Kimsenin nasıl doldurması gerektiğini bilmediği beyaz bir sayfa,
Mürekkep bitip yazılanlarda kalacak bir eserim.
Ben bir hayalim.
Ulaşılamayacak kadar uzakta,
Yaşanacak kadar yakında olan
Boğazının düğümünden gözünün yaşına
Aklının sınırından gerçekliğin taşına
Sınırları kendinden ibaret olanım ben.
Bir yalnızım ben.
Maskeleri yüzleri, yalanları gerçeklerim olanlardan kaçmış
“Biz” içinde “ben” bulamamış birim.
Ben bir ölüyüm.
“Doğru” yaşayamamış bir diriydim.
Sesi kesilmiş bir eleştirmen,
Nefret edilen bir sevgili,
Alay edilen bir hatip
Dininden sürülen bir peygamberim ben.
Ayağa kalkamamış bir düşkün,
Adamakıllı ölememiş bir cesetim ben.
Sadece bir yüküm,
Benim bile taşıyamadığım.
…………………….
Leylam’a
Kulaklarım ne kadar da aciz!
Ruhumu, kafamın içini boğan seslerden kurtarmak için onları kapatmam yetmiyor. Her gün, her Allah’ın günü, aynı davranışları sergileyen aciz bedenim bir gün olsun yapmak zorunda olduklarından gurur duydu ya da hoşnut oldu mu?
Mecburum ama memnun değilim.
İlerleten her adımımla gerileyen kaldırımların üzerine göklerin rahmeti düştü.
Ey kederden kararanların boyası yağmur,
Kaldırımlarda ezilen sen misin yoksa benim günahlarımdan sürünen düşüncelerim mi?

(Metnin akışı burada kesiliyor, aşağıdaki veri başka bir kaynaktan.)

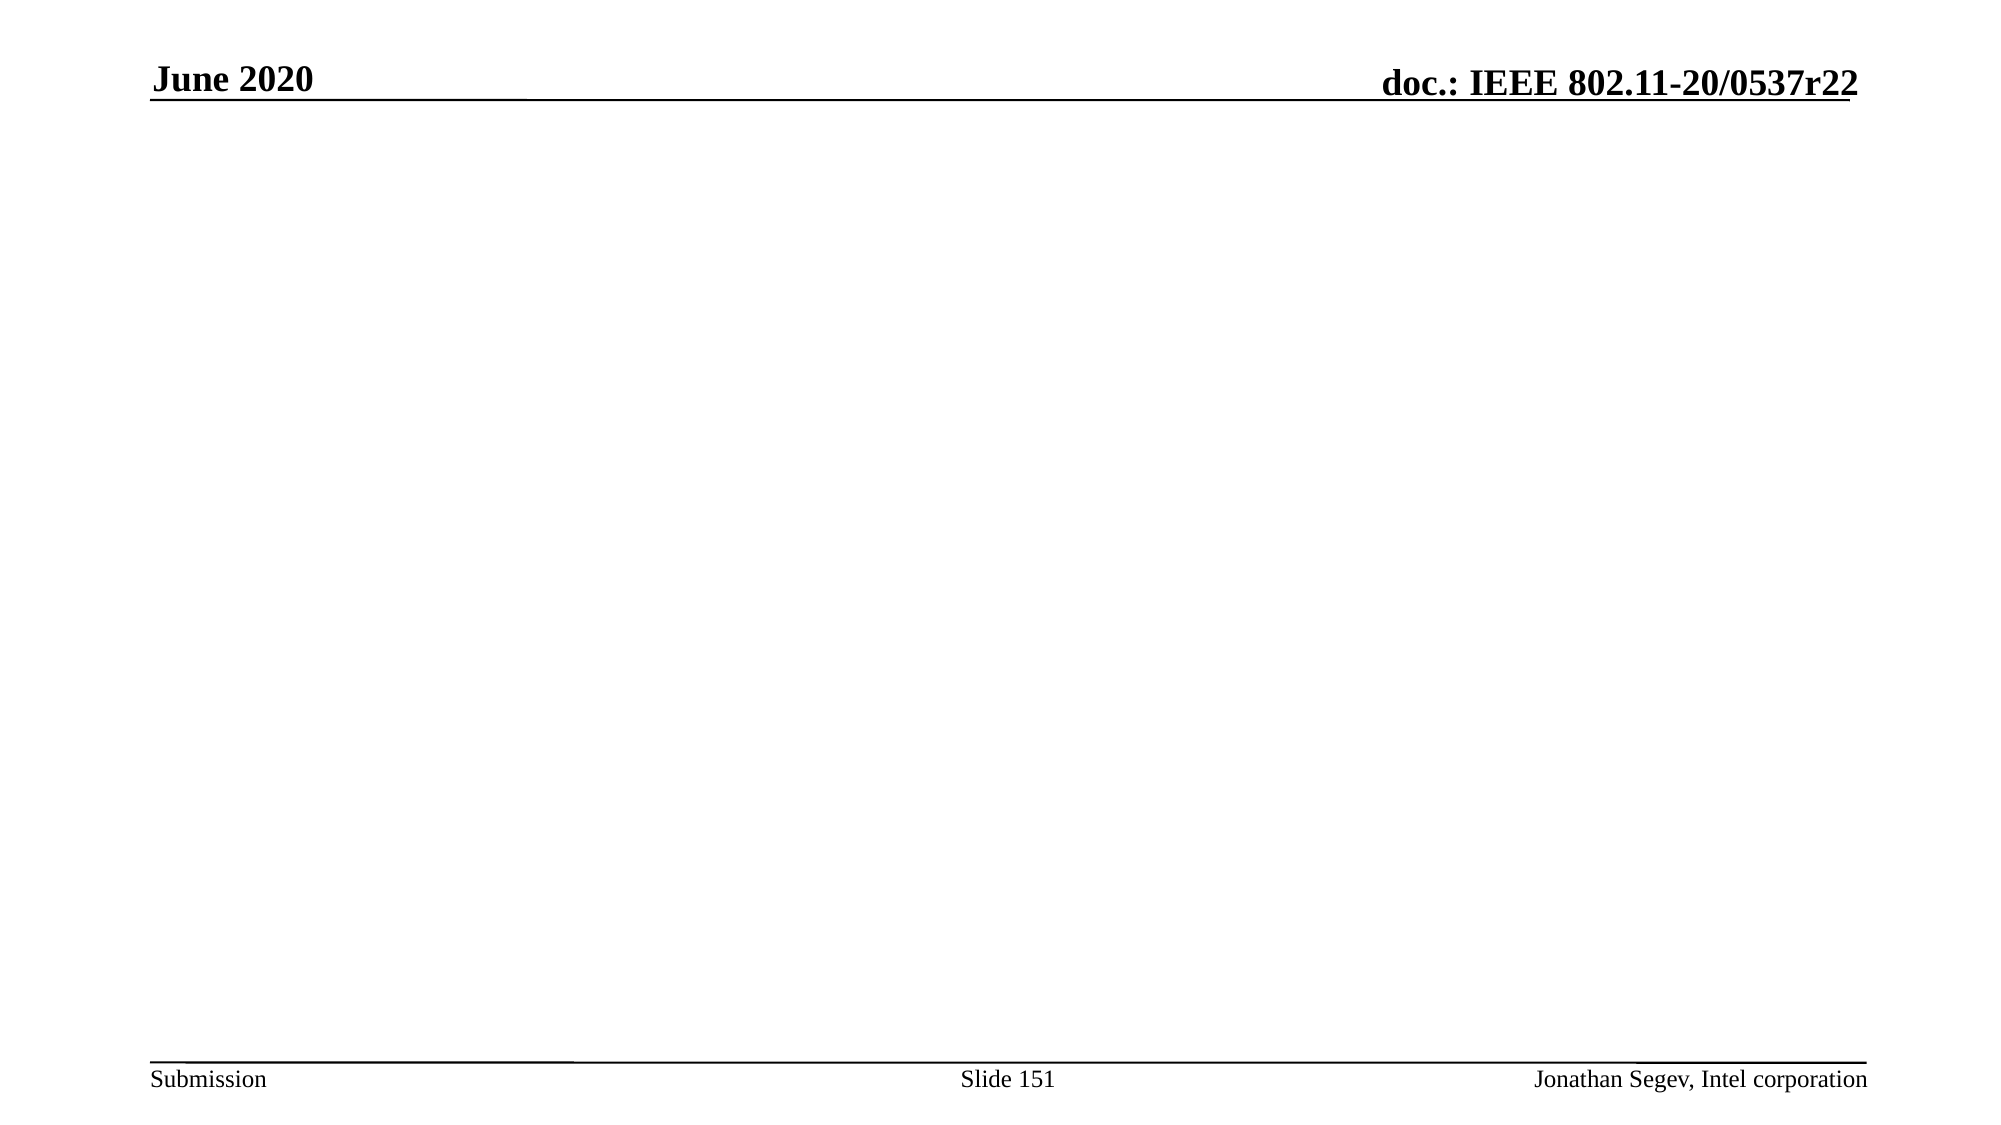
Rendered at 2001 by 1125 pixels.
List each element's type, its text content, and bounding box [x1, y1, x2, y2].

slide_number Slide 151 [950, 1061, 1067, 1123]
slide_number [152, 54, 563, 100]
footer Jonathan Segev, Intel corporation [1171, 1061, 1869, 1093]
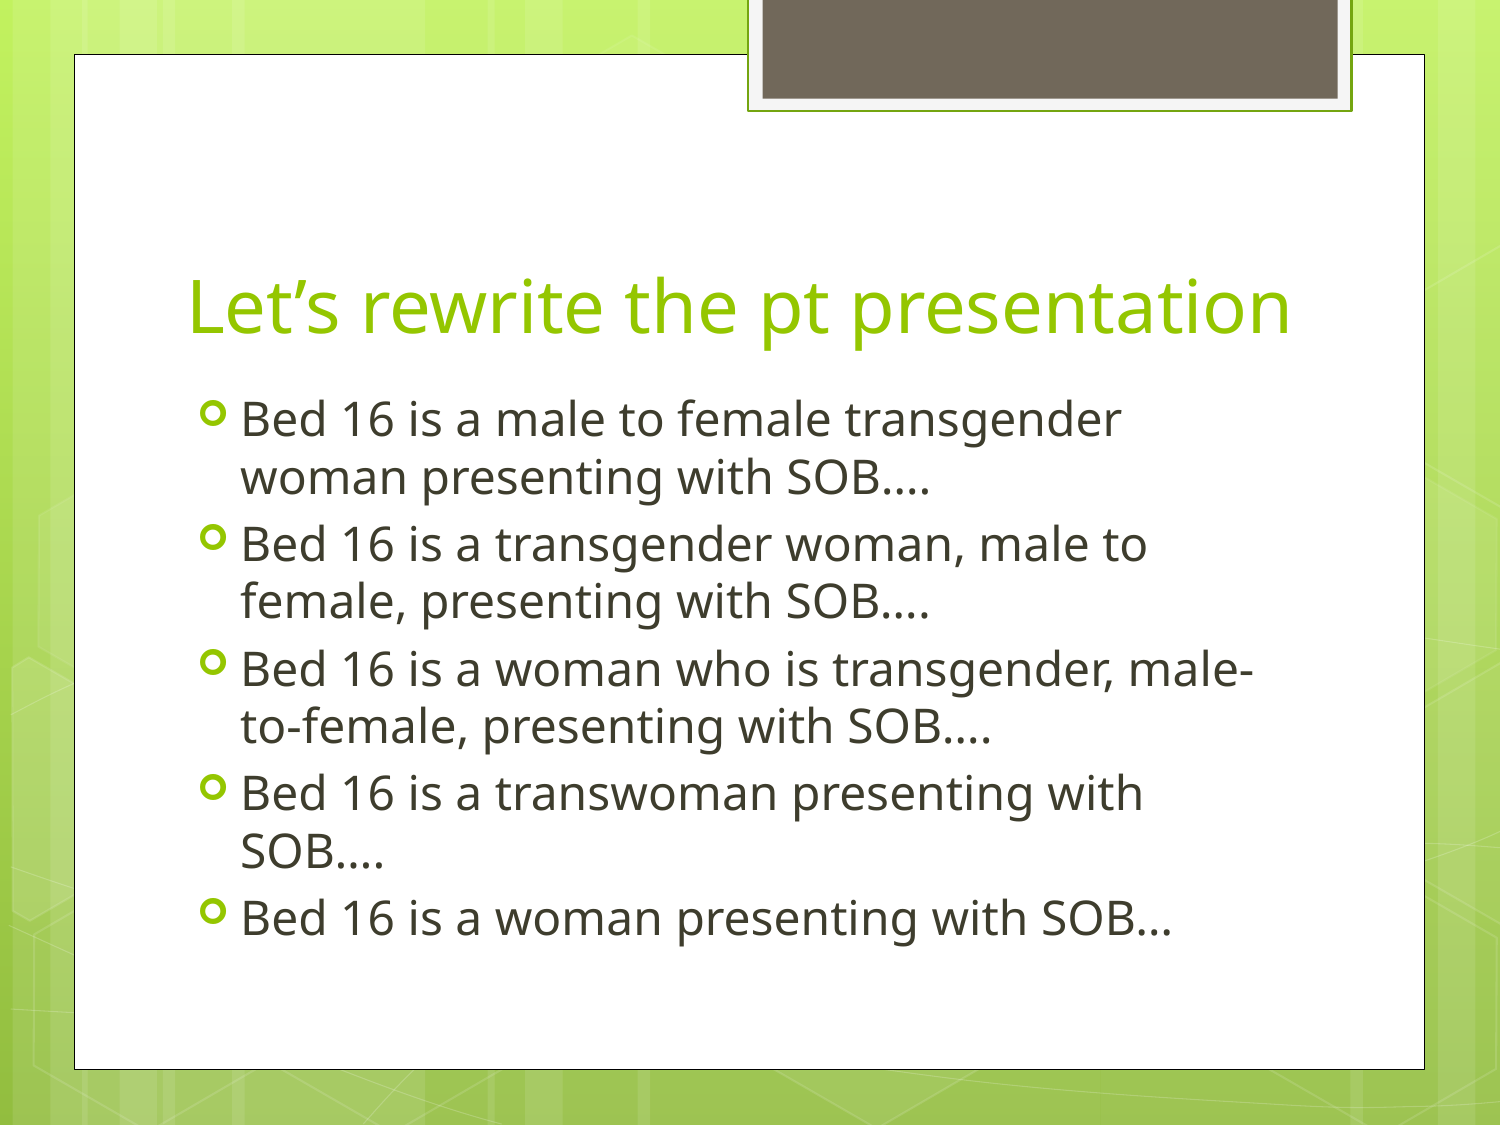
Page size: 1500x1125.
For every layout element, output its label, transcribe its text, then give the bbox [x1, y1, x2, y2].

list Bed 16 is a male to female transgender woman presenting with SOB…. Bed 16 is a transgender woman, male to female, presenting with SOB…. Bed 16 is a woman who is transgender, male-to-female, presenting with SOB…. Bed 16 is a transwoman presenting with SOB…. Bed 16 is a woman presenting with SOB… [171, 381, 1283, 957]
title Let’s rewrite the pt presentation [171, 168, 1324, 357]
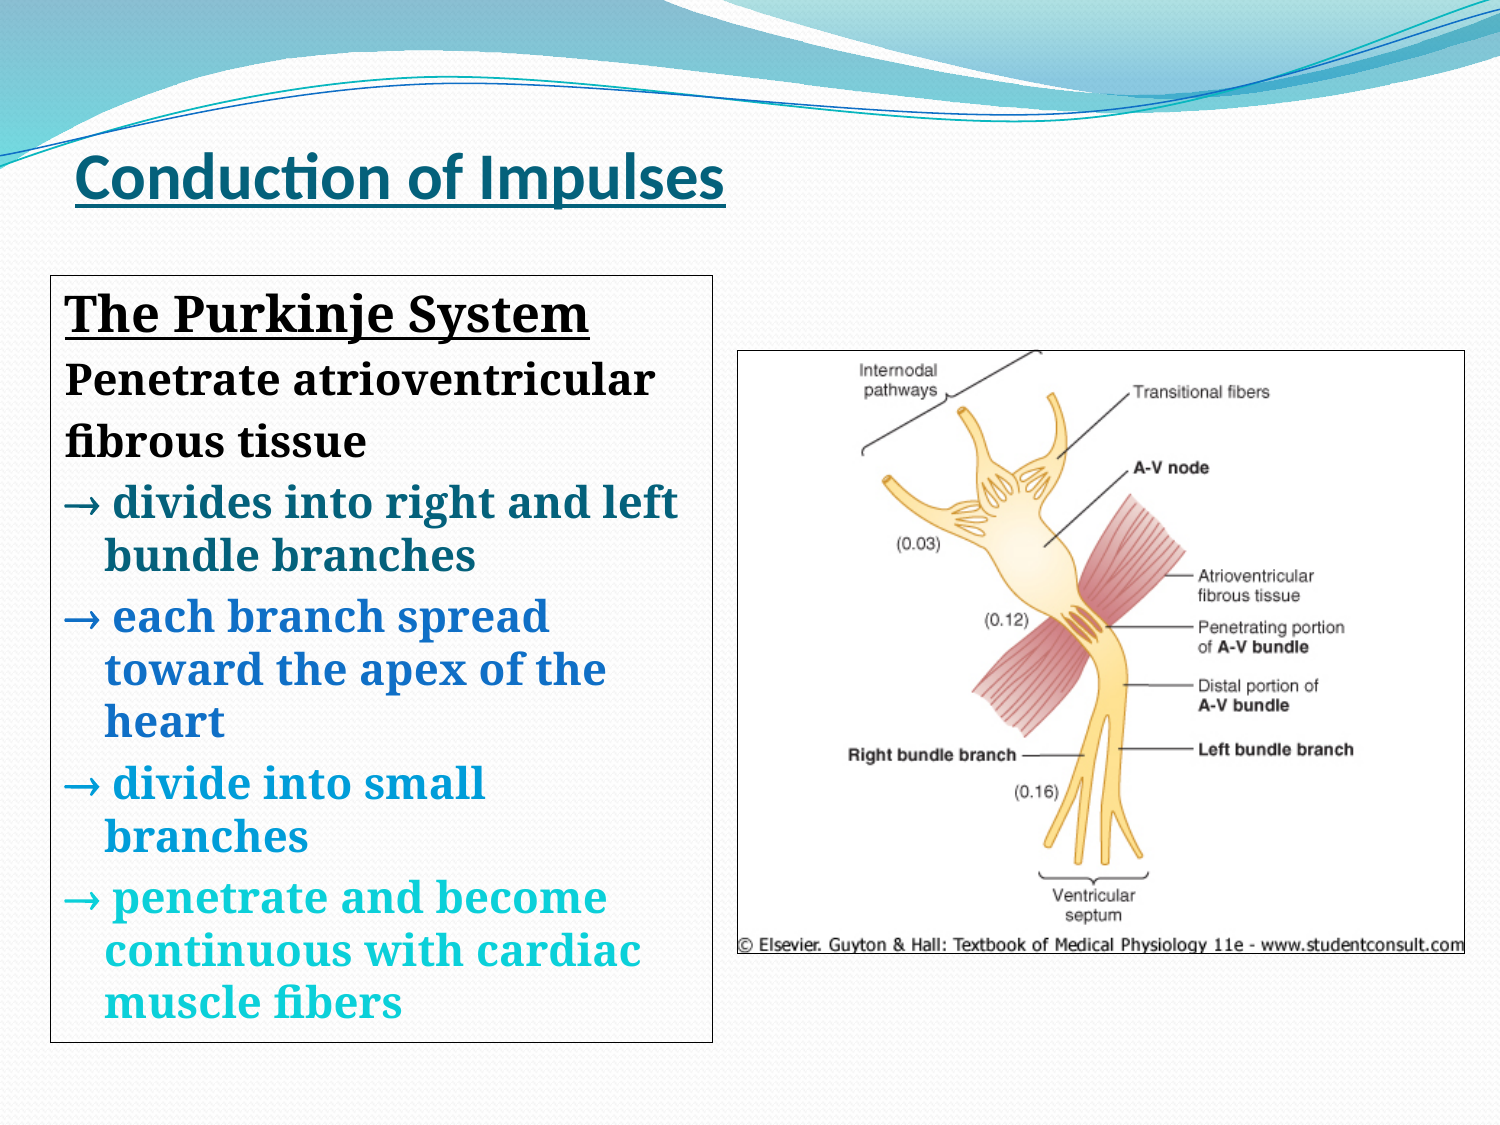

Ölen her duygunun cesedi yağmur, mezarı olan her canlıya rahmet edilmesine vesile, her damlasıyla “rahmetli” yağmur!
Şu çarpan sen misin yoksa yüzüme?
Ben de akıtsam yüreğimdekileri gözlerimden,
dolar mı içim sevgiyle boşalan kinin yerine?
Mecburken mecnun olur muyum, söyle!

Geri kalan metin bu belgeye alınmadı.